Аномиус был бледен, как спирохета. Он всегда был болезненно-желтым; теперь же он словно усох, и кожа свисала с костей его, как белое тесто. Волосы выпали, и череп его поблескивал в свете факелов, а засаленная, в остатках пищи одежда мешком висела на его костлявом теле. Оглядев окружавших его ведунов злобными водянисто-голубыми глазами, казавшимися огромными из-за ввалившихся щек, он ухмыльнулся. Тюремщики в ужасе попятились, прячась за колдунами, чей речитатив становился все громче и громче. Перстами своими они указывали на ведуна-узника. Запах миндаля все усиливался и усиливался, а Аномиус сухо рассмеялся и, потирая мясистый нос, хрипло произнес:
— Ну вот, вы и здесь. Яств и вина. Говорить будем потом.

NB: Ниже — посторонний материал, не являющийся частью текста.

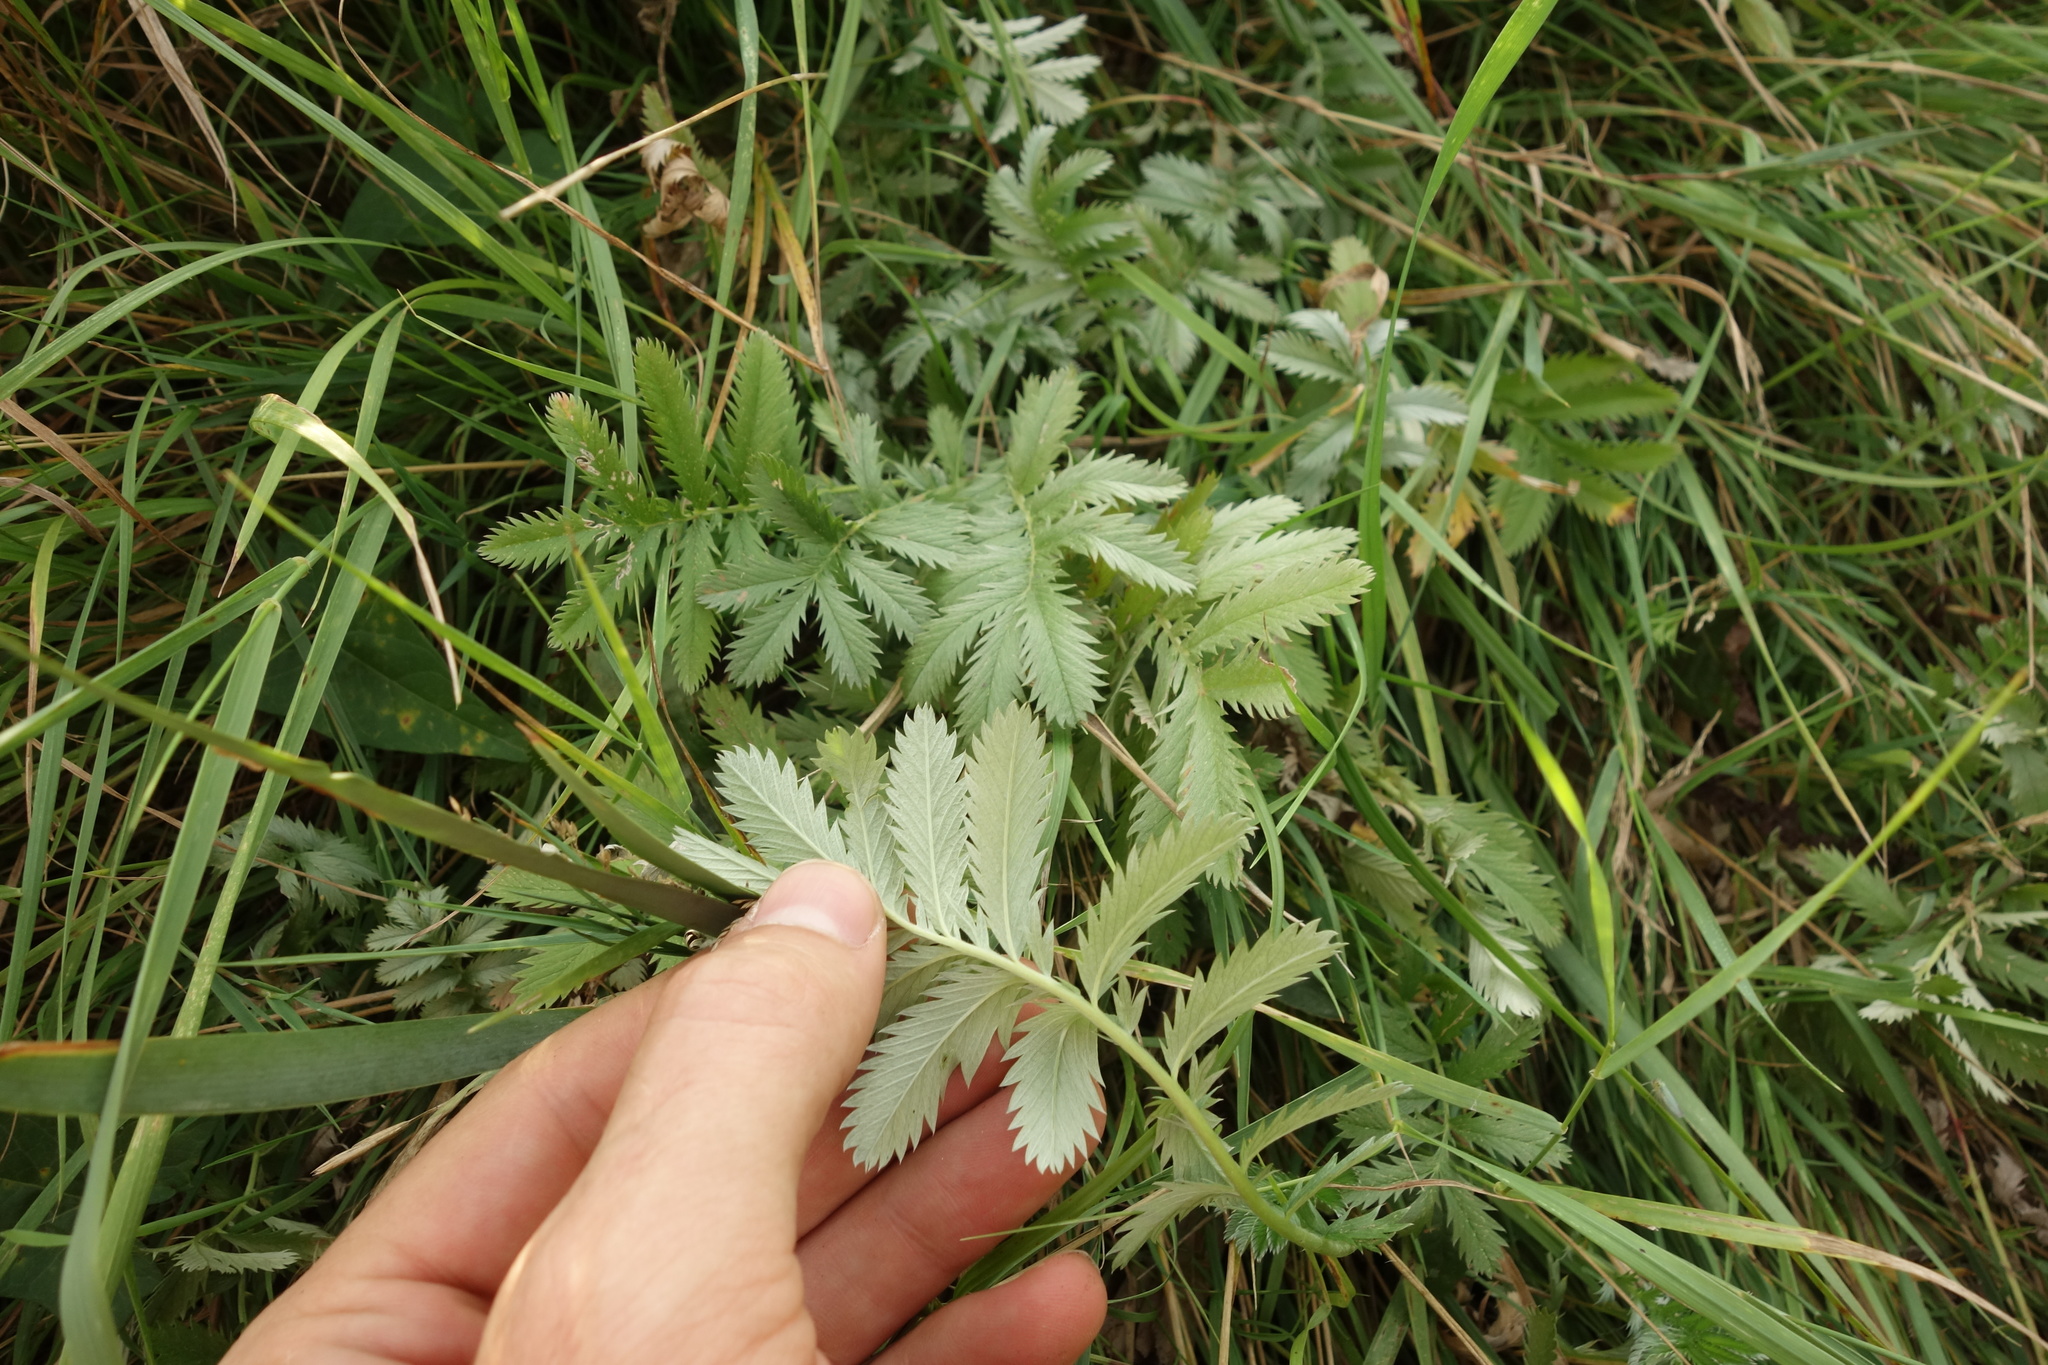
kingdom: Plantae
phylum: Tracheophyta
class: Magnoliopsida
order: Rosales
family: Rosaceae
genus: Argentina
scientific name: Argentina anserina
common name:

Даже колдуны были поражены его непомерной самоуверенностью.
Ликандер первым пришел в себя:
— Сначала — безопасность.
Аномиус пожал костистыми плечами, но возражать не стал, а лишь коротко усмехнулся, когда толстый маг пропустил вперед Ценобара и еще одного ведуна, по имени Андрикус, надеть на его иссохшие запястья кандалы из темного металла. Они коснулись браслетов пальцами, и яркое пламя, вспыхнув на мгновение, замкнуло наручники. Аномиус поморщился. Затем все семеро опять запели, произнося заклинания, и запах миндаля стал тяжелым, а затем вдруг разом развеялся.
— Ну вот, — сказал Ликандер, — теперь ты наш. При первой попытке прибегнуть к чарам или предпринять что-либо против нас, или против тирана, или любого другого слуги его ты подвергнешь себя мученической смерти.
Аномиус с безразличием кивнул и спросил:
— А сила моя? Когда вернете ее?
Ликандер с непроницаемым лицом произнес:
— Откуда такая уверенность, что мы ее тебе вернем?
Вопрос заставил грязного иссохшего заклинателя рассмеяться.
— Вы вытащили меня из тьмы, — сказал Аномиус. — Для этого должны быть причины…
— А что, если отсюда мы отведем тебя прямиком к палачу? — прервал его Ценобар, но тут же замолчал, сбитый с толку презрительным взглядом Аномиуса.
— Это вряд ли. Думаю, вы наконец поняли то, что я знаю уже давно. Так что возвращайте мне все отобранное.
— Что ты имеешь в виду? — спросил его Ценобар.
— А то, что Сафомана эк'Хеннема сделал я, — хрипло заявил Аномиус, — и только я могу его развенчать. И то, что без моей помощи и ваш тиран, и вы потеряете Кандахар, каковой перейдет в руки властителя Файна. Ergo, вам ничего не остается, кроме того, чтобы вернуть мне колдовскую силу.
Ценобар открыл было рот, но Ликандер опередил его:
— И ты готов нам помочь?
— А у меня есть выбор?
Аномиус с железным спокойствием взглянул в круглое, как луна, лицо мага. Ликандер опустил голову и тихо произнес:
— Есть. Ты можешь отказаться и умереть.
— Я не такой дурак.
Надменность, обжегшая несколькими мгновениями раньше Ценобара, обдала теперь и Ликандера, и он сказал:
— Дураком я тебя не считал никогда. Ренегатом, ядовитым червем, бредовым честолюбцем — да. Но не дураком.
— В таком случае тебе известен мой ответ, — ухмыльнулся Аномиус. — А теперь ведите меня отсюда. Я требую вина и яств. О гражданской войне и о победе будем говорить позже.
Словно по команде, колдуны расступились, пропуская его вперед к лестнице, откуда на него в ужасе взирали тюремщики. Стоило бледно-голубым глазам остановиться на ком-нибудь из них, как факел начинал дрожать у несчастного в руках.